The goal of this project is to develop mathematical and computational models to help understand how the immune system maintains its diversity of millions of lymphocyte populations, able to protect against pathogens while avoiding auto-immune diseases. The processes of positive and negative selection in the thymus will be studied with stochastic modelling techniques, including computational modelling and analysis of experimental data.
The student will make use of the theory of multi-variate stochastic processes to develop mathematical models of positive and negative selection in the thymus. The first models to be developed will only involve modelling the population of thymocytes as a function of time, and it is to be expected that the student will develop four-dimensional models (in space and time) of the cellular interactions that take place in the thymus before T cells are exported to peripheral tissues, such as the lymph nodes. The student will benefit from the immunological expertise of our collaborators (Prof. Palmer, Switzerland, Prof. Anderson, Birmingham and Prof. Garside, Glasgow).
Key words: Stochastic processes, T cell development, birth-and-death Markov processes, parameter estimation, model selection, mathematical biology, applied mathematics
Modelling biological systems is one of the most challenging and fastest growing research areas in Applied Mathematics. Mathematics and physics are used to describe biology at different levels: genes, proteins, cells and populations.
The description can be simple, such as the time evolution of the number of cells, or more complex, such as the description, both in space and time, of the molecules inside a cell. In this group, the five permanent members of staff work with four postdocs and postgraduate students.

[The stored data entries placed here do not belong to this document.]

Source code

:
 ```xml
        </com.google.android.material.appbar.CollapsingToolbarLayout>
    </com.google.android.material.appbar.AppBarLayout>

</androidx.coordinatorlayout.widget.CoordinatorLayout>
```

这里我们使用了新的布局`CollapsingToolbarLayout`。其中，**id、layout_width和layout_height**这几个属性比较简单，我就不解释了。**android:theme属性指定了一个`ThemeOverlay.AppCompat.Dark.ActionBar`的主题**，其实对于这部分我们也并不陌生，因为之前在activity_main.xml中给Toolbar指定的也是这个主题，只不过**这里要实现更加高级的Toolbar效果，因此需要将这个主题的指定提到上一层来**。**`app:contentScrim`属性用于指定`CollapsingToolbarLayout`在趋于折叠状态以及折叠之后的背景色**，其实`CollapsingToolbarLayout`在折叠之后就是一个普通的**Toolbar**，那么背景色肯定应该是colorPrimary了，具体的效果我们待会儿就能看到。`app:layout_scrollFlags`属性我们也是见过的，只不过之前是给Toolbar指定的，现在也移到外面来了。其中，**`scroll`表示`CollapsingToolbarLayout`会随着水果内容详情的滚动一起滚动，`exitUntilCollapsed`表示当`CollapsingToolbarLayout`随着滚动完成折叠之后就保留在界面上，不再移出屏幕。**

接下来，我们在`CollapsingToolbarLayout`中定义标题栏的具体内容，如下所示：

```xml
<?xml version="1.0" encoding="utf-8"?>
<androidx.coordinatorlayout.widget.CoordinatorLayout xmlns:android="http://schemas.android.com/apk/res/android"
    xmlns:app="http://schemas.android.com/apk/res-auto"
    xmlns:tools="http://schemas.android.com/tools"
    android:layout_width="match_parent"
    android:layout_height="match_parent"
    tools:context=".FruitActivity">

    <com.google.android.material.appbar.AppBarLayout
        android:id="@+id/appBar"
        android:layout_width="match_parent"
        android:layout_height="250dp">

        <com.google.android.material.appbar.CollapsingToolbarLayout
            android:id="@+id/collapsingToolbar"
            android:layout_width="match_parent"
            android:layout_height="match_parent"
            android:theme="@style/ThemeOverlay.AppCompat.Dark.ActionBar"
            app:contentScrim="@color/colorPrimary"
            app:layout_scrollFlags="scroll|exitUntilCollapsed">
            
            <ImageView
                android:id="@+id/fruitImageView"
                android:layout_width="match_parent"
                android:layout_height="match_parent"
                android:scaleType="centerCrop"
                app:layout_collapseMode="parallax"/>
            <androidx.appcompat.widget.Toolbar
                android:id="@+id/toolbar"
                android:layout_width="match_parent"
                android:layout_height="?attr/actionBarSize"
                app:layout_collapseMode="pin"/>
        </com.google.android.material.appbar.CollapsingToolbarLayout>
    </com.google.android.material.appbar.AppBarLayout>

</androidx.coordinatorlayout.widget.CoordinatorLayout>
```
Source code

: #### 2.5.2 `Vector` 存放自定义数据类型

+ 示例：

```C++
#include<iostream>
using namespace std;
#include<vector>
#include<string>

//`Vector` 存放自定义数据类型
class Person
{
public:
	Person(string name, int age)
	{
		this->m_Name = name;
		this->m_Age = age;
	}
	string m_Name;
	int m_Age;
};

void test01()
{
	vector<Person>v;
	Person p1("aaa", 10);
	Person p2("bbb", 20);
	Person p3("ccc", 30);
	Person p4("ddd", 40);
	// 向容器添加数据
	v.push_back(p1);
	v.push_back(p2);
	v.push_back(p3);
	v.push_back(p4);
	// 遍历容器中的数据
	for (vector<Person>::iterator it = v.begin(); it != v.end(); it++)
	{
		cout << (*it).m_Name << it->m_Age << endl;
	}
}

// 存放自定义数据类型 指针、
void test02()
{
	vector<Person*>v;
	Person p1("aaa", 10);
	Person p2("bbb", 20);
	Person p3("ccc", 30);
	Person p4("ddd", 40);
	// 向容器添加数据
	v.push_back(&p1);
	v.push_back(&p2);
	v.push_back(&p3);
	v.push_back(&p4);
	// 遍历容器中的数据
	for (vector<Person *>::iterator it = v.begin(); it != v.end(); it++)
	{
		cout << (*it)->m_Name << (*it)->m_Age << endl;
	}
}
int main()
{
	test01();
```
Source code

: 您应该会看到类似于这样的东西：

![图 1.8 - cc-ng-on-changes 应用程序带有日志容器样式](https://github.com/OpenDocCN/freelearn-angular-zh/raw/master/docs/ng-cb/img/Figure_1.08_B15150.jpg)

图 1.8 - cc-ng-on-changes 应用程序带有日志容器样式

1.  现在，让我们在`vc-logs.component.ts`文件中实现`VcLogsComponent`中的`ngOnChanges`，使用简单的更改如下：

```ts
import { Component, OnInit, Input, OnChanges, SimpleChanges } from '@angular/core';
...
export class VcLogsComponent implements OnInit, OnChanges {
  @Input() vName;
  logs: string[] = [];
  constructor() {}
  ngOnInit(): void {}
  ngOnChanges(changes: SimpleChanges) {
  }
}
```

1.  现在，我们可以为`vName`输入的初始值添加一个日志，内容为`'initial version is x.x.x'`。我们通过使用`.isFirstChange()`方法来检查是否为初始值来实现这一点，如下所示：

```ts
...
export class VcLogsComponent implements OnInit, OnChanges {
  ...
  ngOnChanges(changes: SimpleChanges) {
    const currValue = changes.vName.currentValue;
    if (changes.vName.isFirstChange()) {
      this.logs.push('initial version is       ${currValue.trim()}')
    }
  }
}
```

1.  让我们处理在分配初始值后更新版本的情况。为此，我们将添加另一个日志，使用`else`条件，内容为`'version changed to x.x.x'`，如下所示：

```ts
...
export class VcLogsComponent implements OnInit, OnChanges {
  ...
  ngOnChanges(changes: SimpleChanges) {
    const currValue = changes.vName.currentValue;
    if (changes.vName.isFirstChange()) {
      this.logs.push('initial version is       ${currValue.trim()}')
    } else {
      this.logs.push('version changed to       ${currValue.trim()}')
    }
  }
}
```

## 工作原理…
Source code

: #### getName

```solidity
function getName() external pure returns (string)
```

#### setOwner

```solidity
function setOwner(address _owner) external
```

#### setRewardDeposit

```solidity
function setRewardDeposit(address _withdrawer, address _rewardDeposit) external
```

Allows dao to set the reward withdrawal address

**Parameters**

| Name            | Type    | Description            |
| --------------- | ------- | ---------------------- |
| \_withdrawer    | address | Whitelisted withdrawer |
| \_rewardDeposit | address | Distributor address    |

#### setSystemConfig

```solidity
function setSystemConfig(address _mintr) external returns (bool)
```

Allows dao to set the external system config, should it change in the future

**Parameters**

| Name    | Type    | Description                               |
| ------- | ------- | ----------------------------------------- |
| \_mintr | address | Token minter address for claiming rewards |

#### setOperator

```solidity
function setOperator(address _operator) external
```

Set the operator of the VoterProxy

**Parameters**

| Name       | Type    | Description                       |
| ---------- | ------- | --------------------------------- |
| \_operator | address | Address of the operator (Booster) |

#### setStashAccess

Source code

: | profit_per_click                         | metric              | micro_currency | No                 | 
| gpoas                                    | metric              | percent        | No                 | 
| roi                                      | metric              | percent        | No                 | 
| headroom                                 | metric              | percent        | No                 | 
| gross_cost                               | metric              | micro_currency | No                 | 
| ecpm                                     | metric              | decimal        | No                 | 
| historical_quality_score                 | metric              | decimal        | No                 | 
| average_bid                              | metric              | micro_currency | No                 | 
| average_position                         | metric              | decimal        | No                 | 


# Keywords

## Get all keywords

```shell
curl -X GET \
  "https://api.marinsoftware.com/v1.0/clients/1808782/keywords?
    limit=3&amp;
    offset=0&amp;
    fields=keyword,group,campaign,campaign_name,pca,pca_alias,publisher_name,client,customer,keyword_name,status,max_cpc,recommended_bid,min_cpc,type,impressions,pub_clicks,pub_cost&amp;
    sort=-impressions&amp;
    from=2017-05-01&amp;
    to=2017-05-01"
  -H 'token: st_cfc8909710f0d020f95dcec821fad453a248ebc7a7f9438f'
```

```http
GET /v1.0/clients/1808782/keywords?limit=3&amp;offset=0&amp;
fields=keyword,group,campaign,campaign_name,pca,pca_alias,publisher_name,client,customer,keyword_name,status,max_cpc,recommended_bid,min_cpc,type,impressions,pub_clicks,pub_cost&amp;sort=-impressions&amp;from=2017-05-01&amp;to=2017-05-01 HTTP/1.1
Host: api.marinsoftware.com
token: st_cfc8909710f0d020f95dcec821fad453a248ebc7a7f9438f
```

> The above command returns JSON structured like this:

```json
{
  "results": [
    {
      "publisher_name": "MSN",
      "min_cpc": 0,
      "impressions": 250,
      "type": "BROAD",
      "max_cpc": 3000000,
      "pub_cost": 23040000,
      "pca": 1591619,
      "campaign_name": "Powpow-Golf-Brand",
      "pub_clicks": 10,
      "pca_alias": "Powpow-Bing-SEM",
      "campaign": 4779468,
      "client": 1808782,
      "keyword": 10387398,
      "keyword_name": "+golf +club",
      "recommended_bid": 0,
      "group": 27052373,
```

Mathematical Biology and Medicine Group
In the Leeds Mathematical Biology and Medicine group, research is being carried out in theoretical immunology, gene regulatory networks, and synchronisation in neuronal networks. The immune system is one of the most complicated multiscale systems imaginable. The adaptive immune system of a vertebrate is a vast army of cells and molecules that cooperate to seek out, mark, bind to and destroy pathogens. Stochastic modelling is ideally suited to immunology at many scales. For example, cells live in a Brownian world, where motion is partly directed and partly random, so the battle between invading pathogens and the immune system is best described statistically.
Similarly, gene expression is influenced by noise and fluctuations: small numbers of molecules as well as the intrinsically stochastic nature of biochemical reactions mean that fluctuations must be taken into account in order to understand cellular function.